Your instructions: In the entries, find all lines that hold the word "have" and copy them.

Information shown:
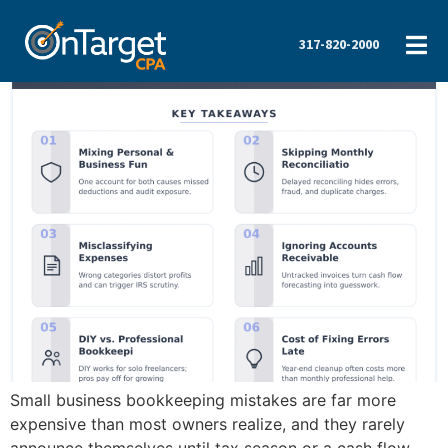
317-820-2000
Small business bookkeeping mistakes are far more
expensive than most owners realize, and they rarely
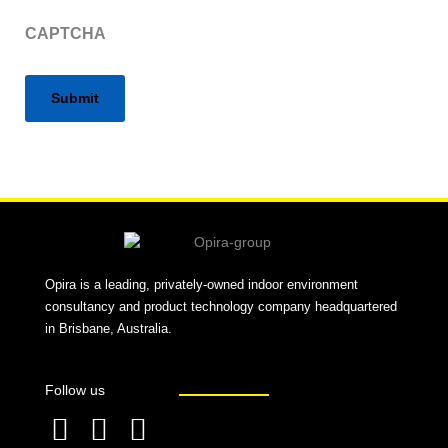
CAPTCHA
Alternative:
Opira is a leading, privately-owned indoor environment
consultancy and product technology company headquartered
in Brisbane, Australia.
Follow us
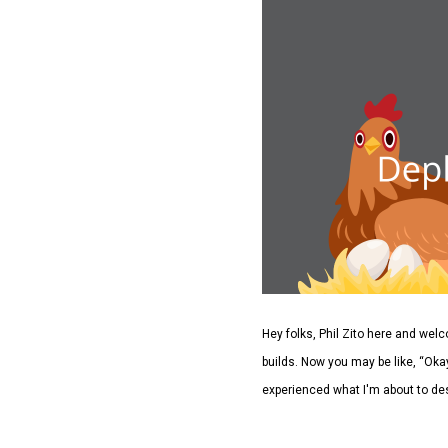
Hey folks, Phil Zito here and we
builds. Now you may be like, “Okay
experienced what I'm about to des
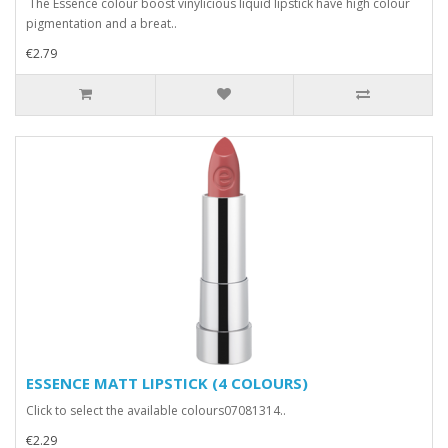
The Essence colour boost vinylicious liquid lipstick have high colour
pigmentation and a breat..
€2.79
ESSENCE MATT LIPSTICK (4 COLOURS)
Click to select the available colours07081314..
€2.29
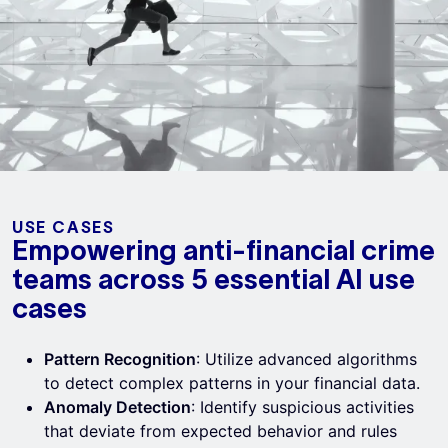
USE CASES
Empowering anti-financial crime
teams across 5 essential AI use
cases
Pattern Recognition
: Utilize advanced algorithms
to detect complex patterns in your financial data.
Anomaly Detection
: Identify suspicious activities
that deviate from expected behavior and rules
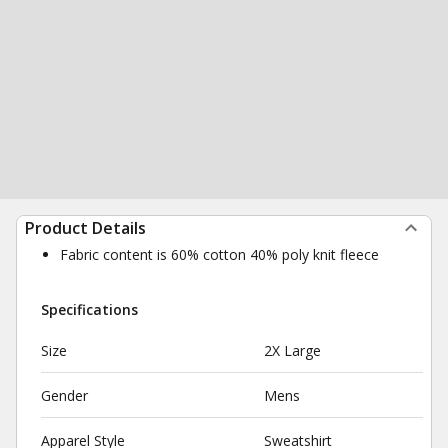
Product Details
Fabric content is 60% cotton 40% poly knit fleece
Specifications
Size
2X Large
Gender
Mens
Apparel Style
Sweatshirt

...

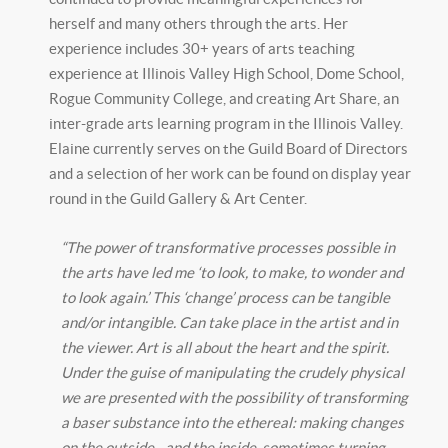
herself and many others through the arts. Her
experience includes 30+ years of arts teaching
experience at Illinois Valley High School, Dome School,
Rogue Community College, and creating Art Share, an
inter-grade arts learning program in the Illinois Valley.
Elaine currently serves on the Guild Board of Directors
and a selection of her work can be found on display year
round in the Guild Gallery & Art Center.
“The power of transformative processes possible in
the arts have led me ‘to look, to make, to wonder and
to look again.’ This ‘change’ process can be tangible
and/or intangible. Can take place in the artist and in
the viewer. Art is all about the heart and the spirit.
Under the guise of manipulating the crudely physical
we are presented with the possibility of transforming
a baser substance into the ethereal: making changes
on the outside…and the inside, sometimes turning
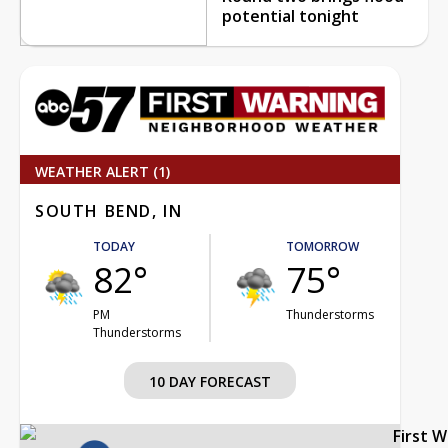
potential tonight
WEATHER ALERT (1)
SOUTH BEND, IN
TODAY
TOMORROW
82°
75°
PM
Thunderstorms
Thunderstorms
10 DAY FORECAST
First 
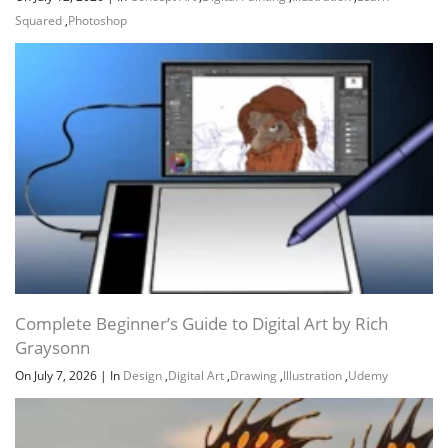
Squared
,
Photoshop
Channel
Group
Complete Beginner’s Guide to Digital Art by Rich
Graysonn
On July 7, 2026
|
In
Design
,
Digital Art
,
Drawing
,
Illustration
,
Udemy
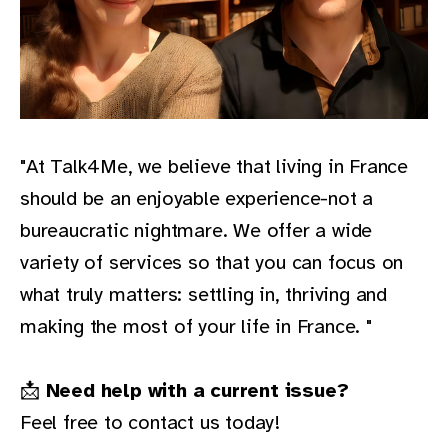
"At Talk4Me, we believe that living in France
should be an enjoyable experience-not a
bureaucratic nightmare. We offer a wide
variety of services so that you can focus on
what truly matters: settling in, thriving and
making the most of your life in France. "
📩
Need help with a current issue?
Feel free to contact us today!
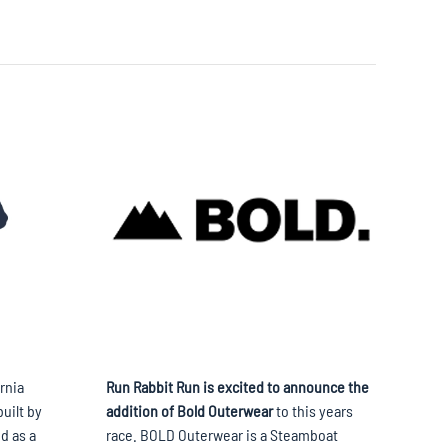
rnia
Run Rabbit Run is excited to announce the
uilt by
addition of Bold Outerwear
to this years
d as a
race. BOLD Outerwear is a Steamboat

Task solution:
The Essence colour boost vinylicious liquid lipstick have high colour
the arts have led me ‘to look, to make, to wonder and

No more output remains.